(SET OF TASKS):
1 – Extract the part of the forum thread on deficit spending between "Frankly…it really doesn’t" and "Get use to it.", inclusive.
2 – Do these statements agree with the forum thread on deficit spending? Answer yes or no for each, and quote the words from the thread that decide it.
(a) One participant says politicians ignore what any of the forum members think.
(b) One participant believes people upset about deficit spending understand why they are upset.
(c) One participant says some measures that lower the deficit in the long run will raise it in the short run.

(EXCERPTED PASSAGE):
....
Oh, if it were only that easy…

janbb's avatar

I don’t take “populist outrage” as a compelling reason to pass an amendment and I don’t see this as a likely or desirable scenario.

Qingu's avatar

No.

I also don’t think that people upset about “deficit spending” even know why they are upset. I think they are just repeating things people on TV tell them they should be mad about.

SirGoofy's avatar

Frankly…it really doesn’t matter if any of us support it or don’t support it. Not a single legislator or politician gives a crap what any of us think and just do whatever they want to do anyway.

JuJubee's avatar

I would have back in the 90’s when we had more then a balanced budget, if we would have voted that in then maybe we would have not gone to 2 different wars all willy nilly.

CMaz's avatar

THe World Bank is calling the shots.
Get use to it.

FrankHebusSmith's avatar

I’d like to see our deficit go down significantly in the next decade (and my lifetime as a whole). Unfortunately a lot of the things that will make it go down in the long run, will make it go up in the short run. The old adage “you’ve got to spend money to make money” is true here too.
....
(PROVIDED DATA):
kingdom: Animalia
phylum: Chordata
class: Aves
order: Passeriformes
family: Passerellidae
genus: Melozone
....
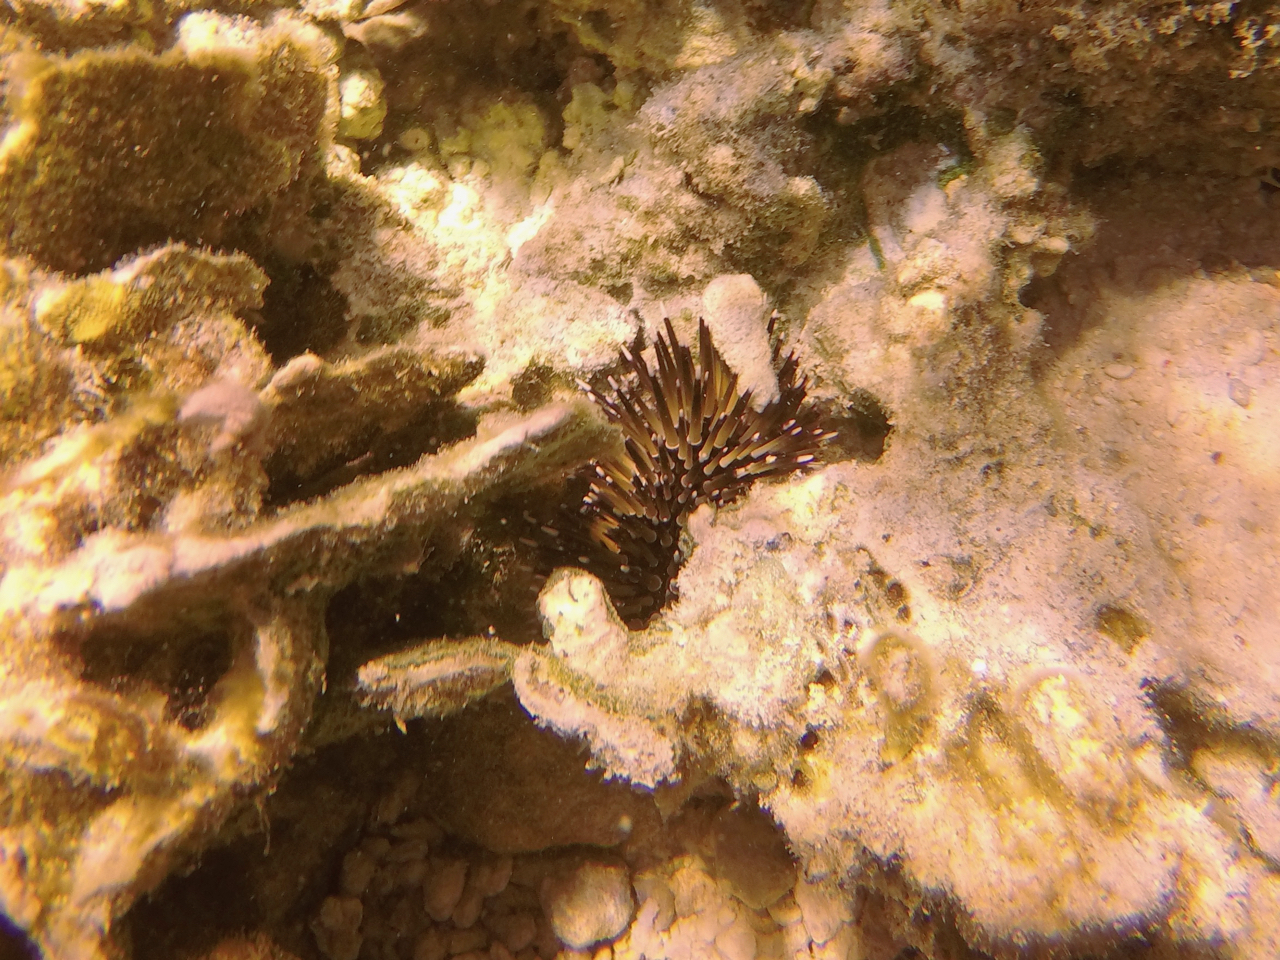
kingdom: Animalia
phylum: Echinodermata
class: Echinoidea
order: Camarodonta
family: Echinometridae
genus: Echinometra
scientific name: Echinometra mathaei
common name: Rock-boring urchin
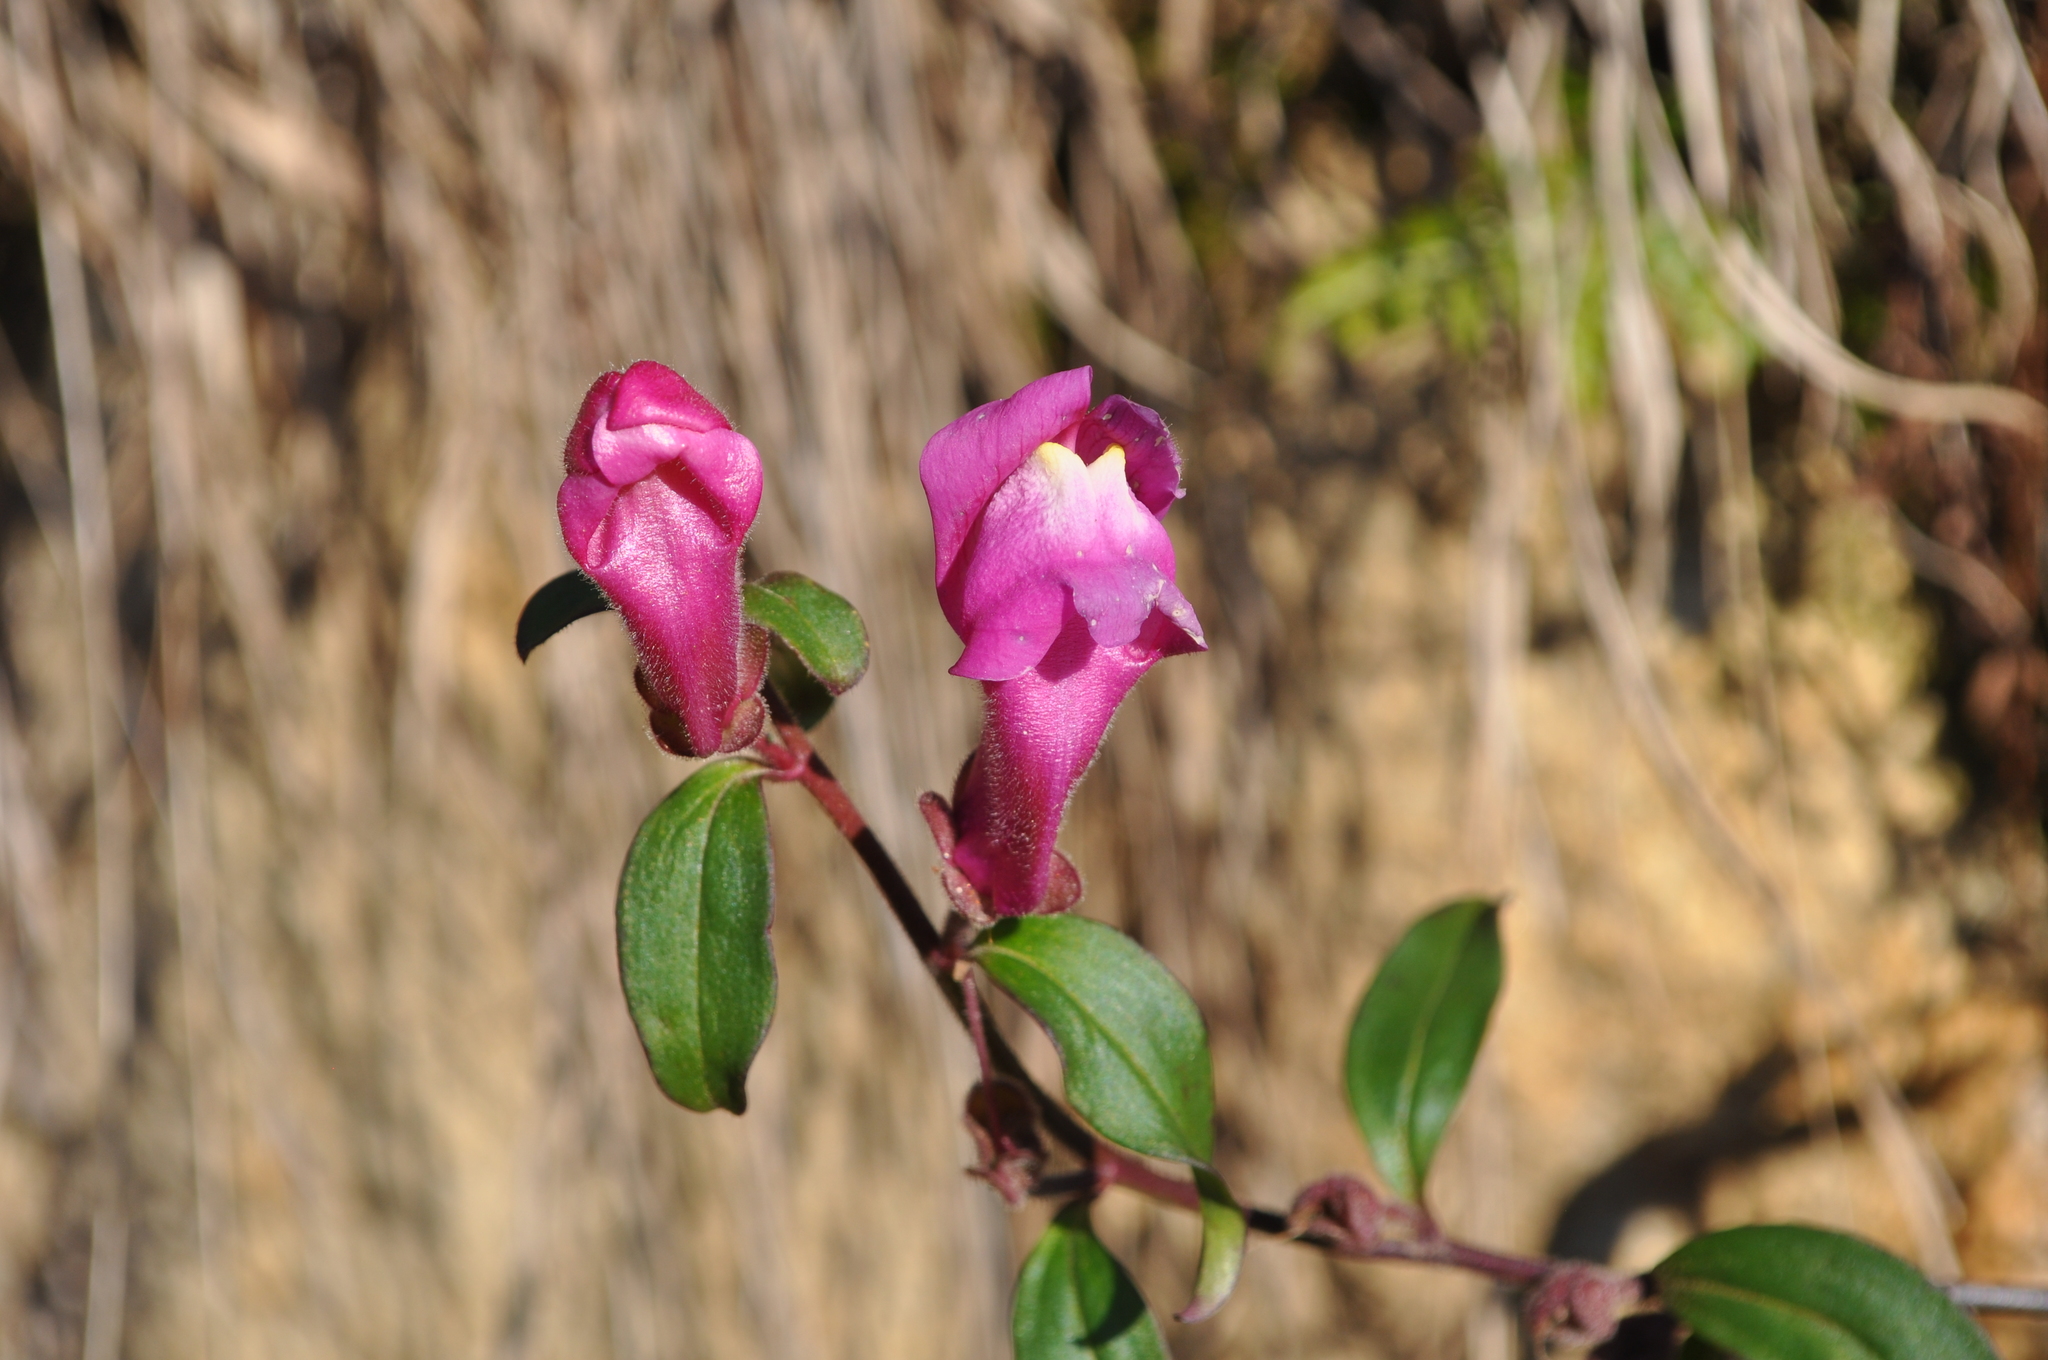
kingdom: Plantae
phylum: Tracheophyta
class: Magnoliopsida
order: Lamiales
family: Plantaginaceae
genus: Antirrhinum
....
(SOLUTIONS BY TASK):
1 –
Frankly…it really doesn’t matter if any of us support it or don’t support it. Not a single legislator or politician gives a crap what any of us think and just do whatever they want to do anyway.

JuJubee's avatar

I would have back in the 90’s when we had more then a balanced budget, if we would have voted that in then maybe we would have not gone to 2 different wars all willy nilly.

CMaz's avatar

THe World Bank is calling the shots.
Get use to it.

2 –
(a) Yes: "Not a single legislator or politician gives a crap what any of us think"
(b) No: "I also don’t think that people upset about “deficit spending” even know why they are upset."
(c) Yes: "a lot of the things that will make it go down in the long run, will make it go up in the short run."